Comment 87 Alexander Koksharov 2017-07-13 10:26:42 UTC
Hello Matt,
please find attached file logs-13-07-17.tar.gz with requested information.

Lex.

Comment 88 Matt Wringe 2017-07-13 13:05:44 UTC
There reason for the failure in the attached logs is 137, which means the process was sent a sigkill signal. So the process itself didn't exit in error, something killed it.

The describe output doesn't show any events, but that is likely because events are only stored for a certain amount of time.

I suspect this might have been caused by the liveness probe failing, but there is no way for me to confirm from this information. The most likely reason for this failure could be that Hawkular Metric is too much underload that its taking too long to respond back to the liveness probe.

This could just be a situation where you need to run more Hawkular Metrics or Cassandra instances, or give them more resources.

@jsanda: any thoughts on this?

Comment 89 John Sanda 2017-07-13 13:53:08 UTC
Alexander, the logs you attached in comment 87 only include hawkular-metrics logs. Can you also upload cassandra and heapster logs?

Comment 92 Alexander Koksharov 2017-07-17 10:07:34 UTC
Hello John,

Please find attached logs. Here are the current limits and requests

OT
Cassandra
   Limits:
     cpu:      8
     memory:   10G
   Requests:
     cpu:              1
     memory:           8G

Hawkular
   Limits:
     cpu:      2
     memory:   5000Mi
  Requests:
      cpu:              500m
      memory:           2000Mi


E2E
Cassandra
Limits:
   cpu:      8
   memory:   10G
Requests:
   cpu:              1
   memory:           8G

Hawkular
Limits:
   cpu:      2
   memory:   5000Mi
Requests:
   cpu:              500m
   memory:           2000Mi

Comment 96 Javier Ramirez 2017-07-21 14:55:06 UTC
Created attachment 1302480 [details]
logs after reducing chunk size in hawkular_metrics

Comment 97 John Sanda 2017-07-21 17:33:52 UTC
The Cassandra logs look much better. There is still a good bit of GC activity that could be problematic. I suggest increasing the size of the new generation to address the messages like,

INFO  06:39:06 ParNew GC in 419ms.  CMS Old Gen: 1150861008 -> 1167920776; Par Eden Space: 671088640 -> 0; Par Survivor Space: 28148448 -> 26667320

Those are stop the world collections, meaning all application threads are paused. I recommend increasing the new generation to half of the total heap. This can be done by setting the HEAP_NEWSIZE envar. It looks like the total heap is 2384 MB, so I would do HEAP_NEWSIZE=1192M.
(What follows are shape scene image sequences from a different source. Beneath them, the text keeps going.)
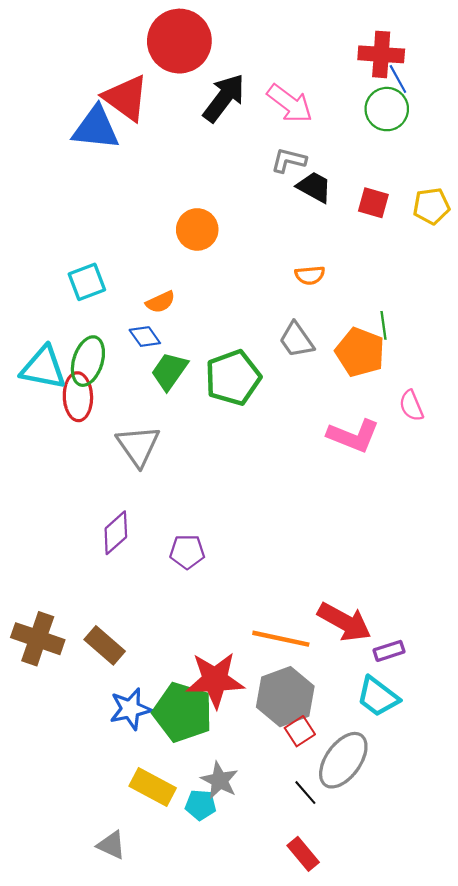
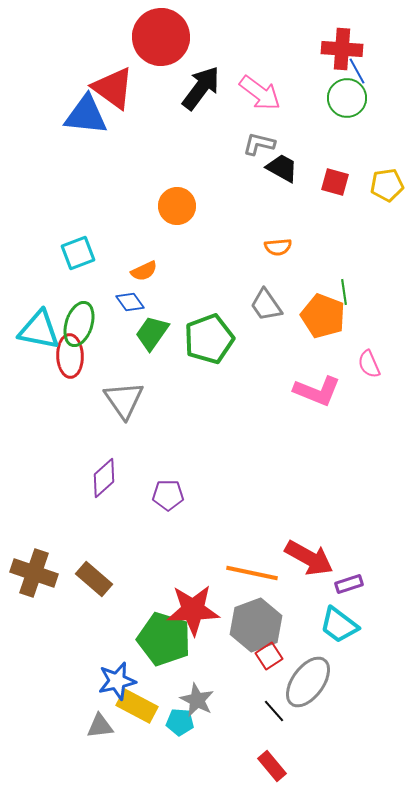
blue star: (130, 709) -> (117, 681), moved
gray triangle: (111, 845) -> (100, 726), moved, turned -32

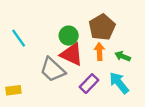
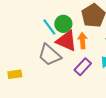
cyan line: (19, 38) -> (49, 27), moved
orange arrow: (99, 52) -> (82, 41), moved

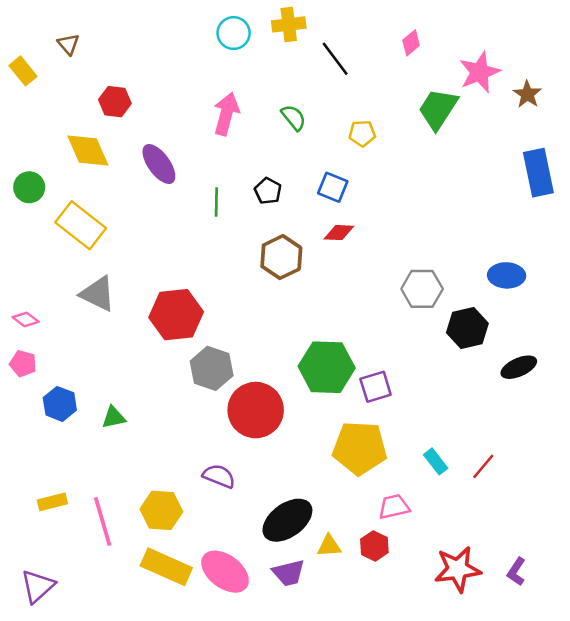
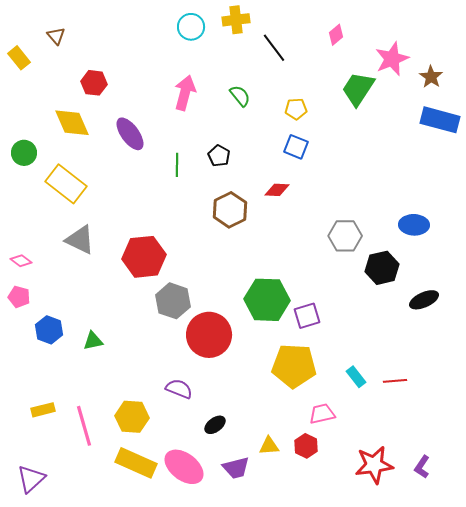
blue rectangle: (538, 173) -> (440, 120), moved, turned -63
blue square: (333, 187) -> (296, 147), moved
red line: (483, 466) -> (395, 381), turned 45
black ellipse: (287, 520) -> (215, 425), moved, size x0.5

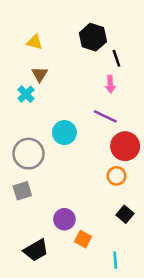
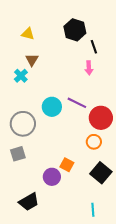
purple line: (105, 116) -> (77, 103), moved
black square: (125, 214) -> (101, 173), size x1.5
orange square: (83, 239) -> (67, 165), moved

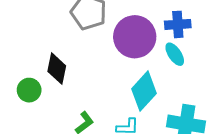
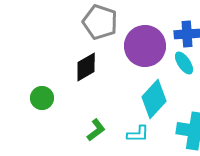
black diamond: (57, 69) -> (86, 67), moved, turned 48

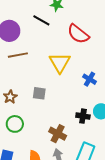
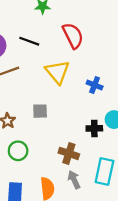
black line: (41, 20) -> (29, 41), moved
red semicircle: (78, 34) -> (73, 36), turned -145

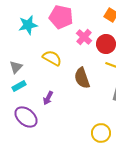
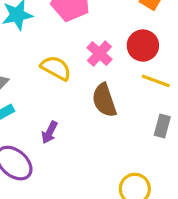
pink cross: (84, 37) -> (99, 54), moved

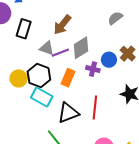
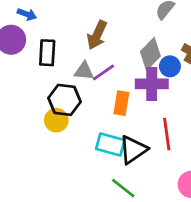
gray diamond: (81, 48) -> (150, 54), moved
purple cross: (93, 69) -> (152, 84), size x1.6
black hexagon: (39, 76) -> (65, 100), moved
cyan rectangle: (42, 97) -> (110, 144), moved

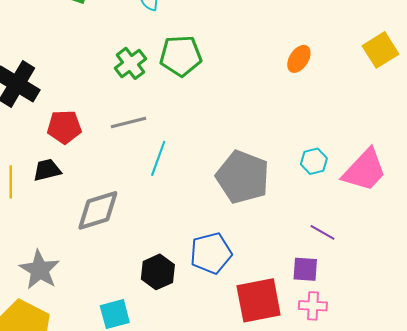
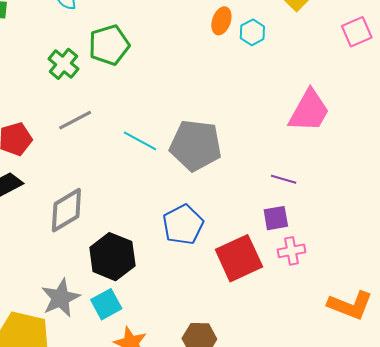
cyan line: (158, 158) -> (140, 141), moved, turned -68
cyan hexagon: (314, 161) -> (252, 32), moved
gray star: (40, 270) -> (61, 298), moved, turned 30
black hexagon: (158, 272) -> (112, 257), moved, size x1.4

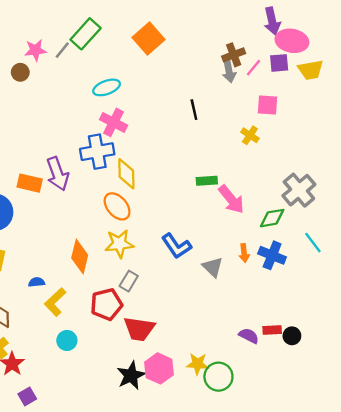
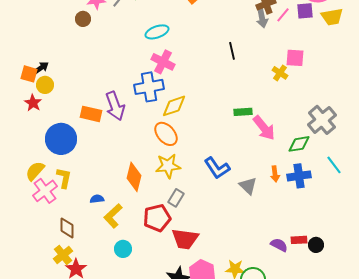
pink square: (267, 105) -> (295, 58), moved
yellow diamond: (126, 174) -> (174, 106), turned 72
blue cross: (272, 255) -> (299, 176), turned -30

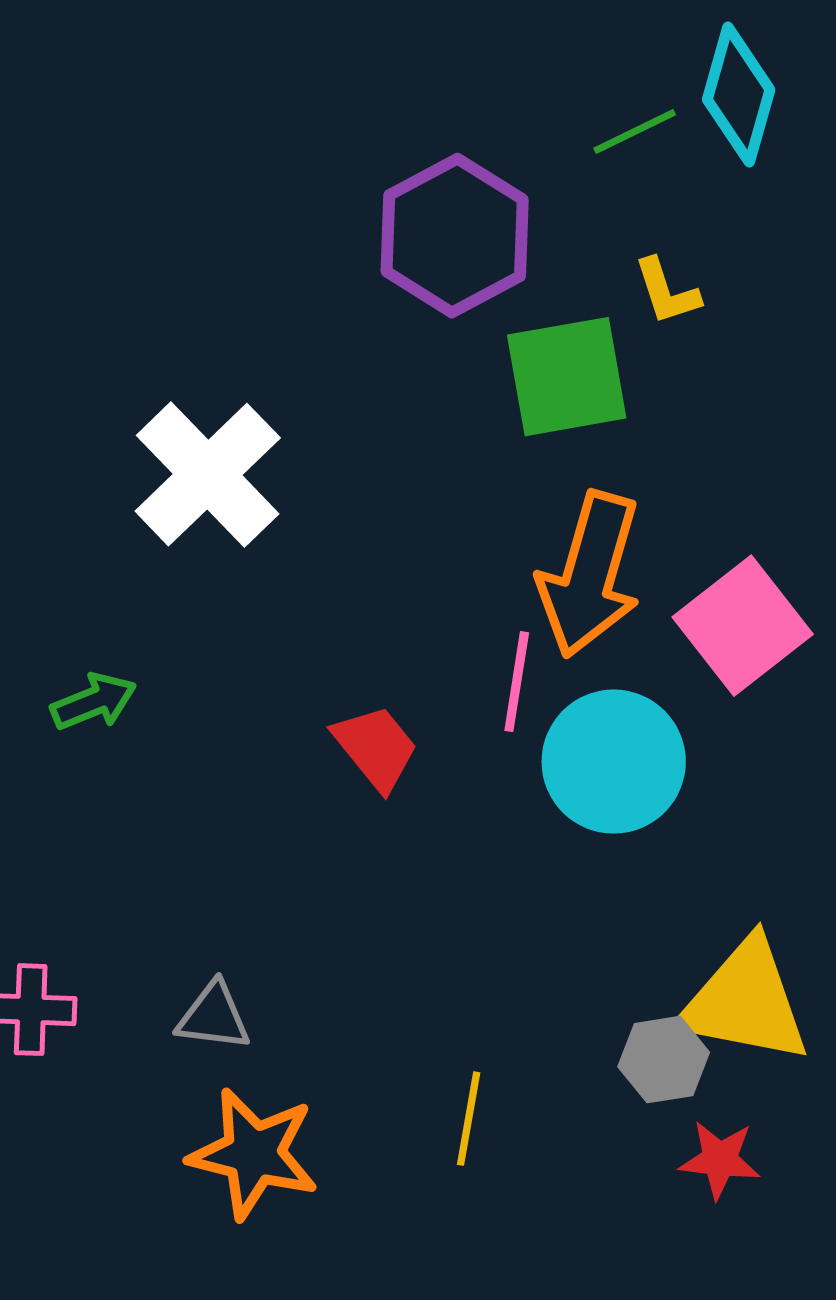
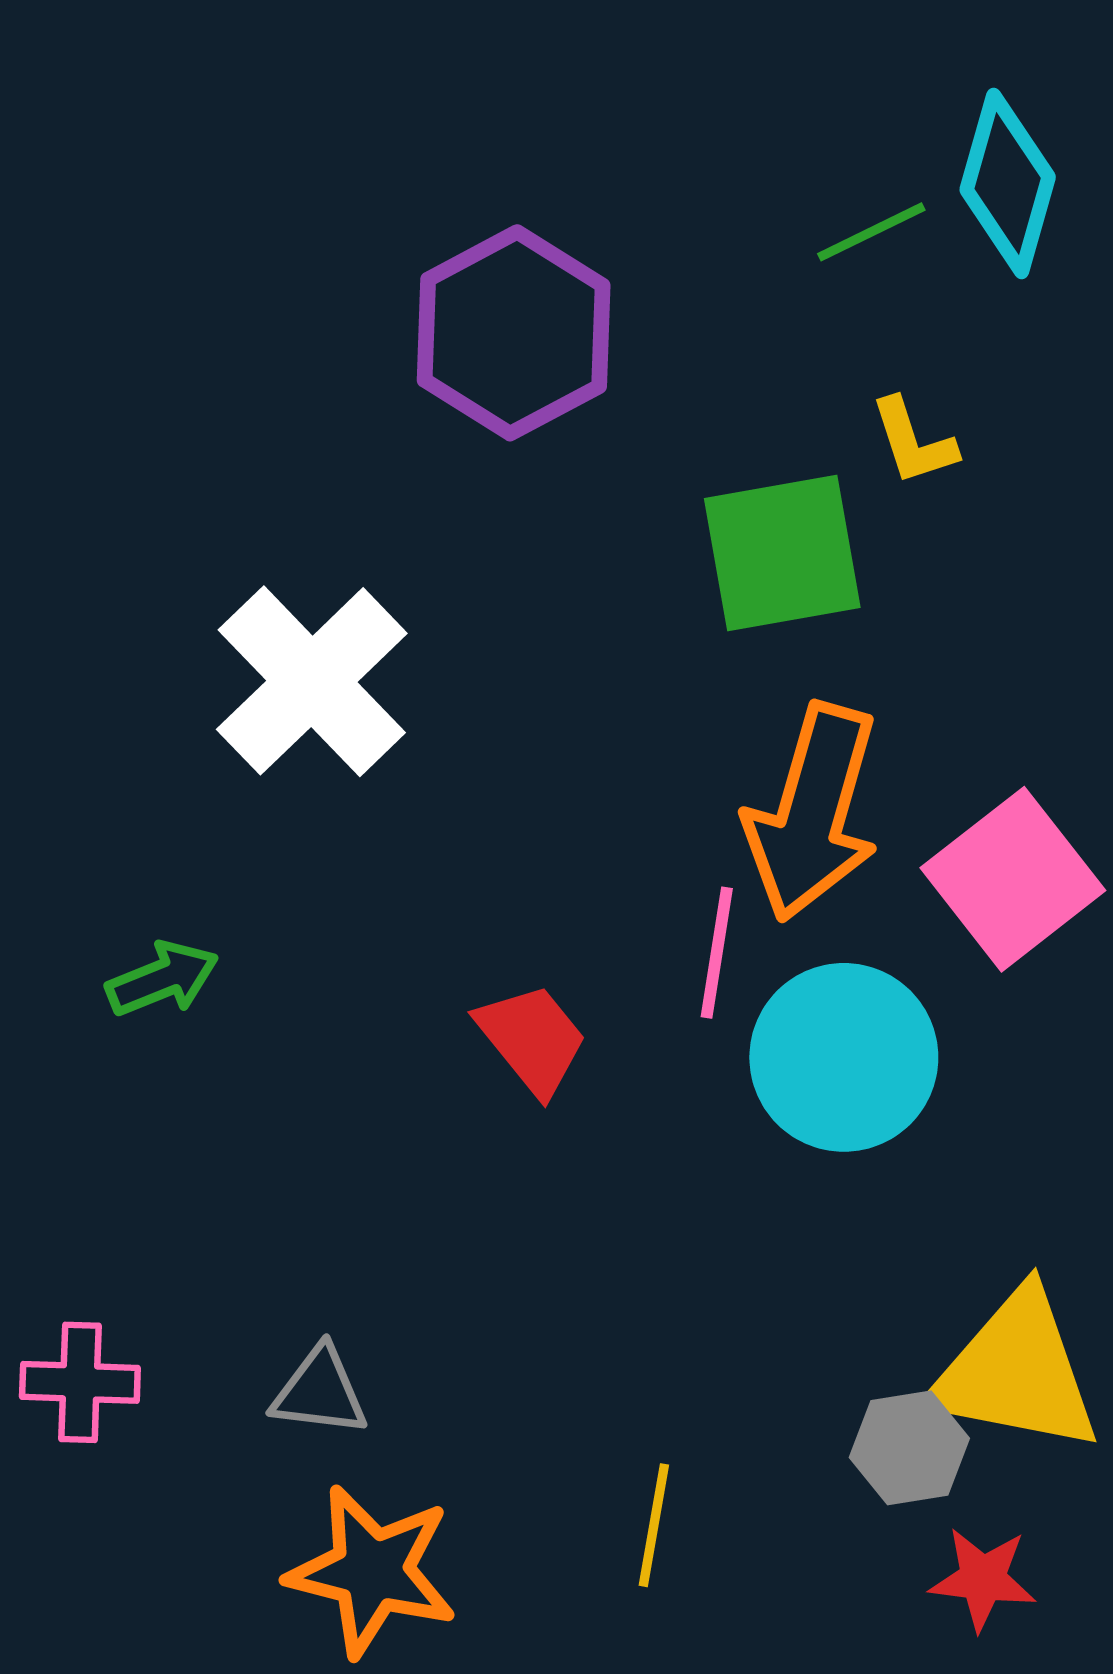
purple hexagon: (455, 236) -> (514, 333), moved

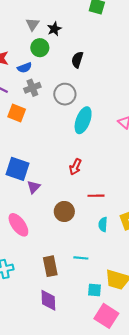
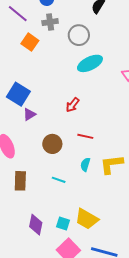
cyan ellipse: (83, 120) -> (90, 63), turned 30
cyan line: (81, 258) -> (59, 180), moved
brown rectangle: (50, 266) -> (20, 181), moved
purple diamond: (48, 300) -> (36, 225), moved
Comment 98 John Sanda 2017-07-25 19:34:12 UTC
This ticket has been opened for quite a while and unfortunately has actually covered different issues that probably should have had separate tickets. Can we close this?

Comment 102 Javier Ramirez 2017-08-03 16:20:08 UTC
Created attachment 1308790 [details]
Logs after increasing heap size

Comment 105 John Sanda 2017-08-14 13:37:39 UTC
I am closing this out since the reporter has yet to reply as to whether or not the problem has been resolved. This ticket wound up getting used to cover several different issues. If there are still problems related to this ticket, please new tickets.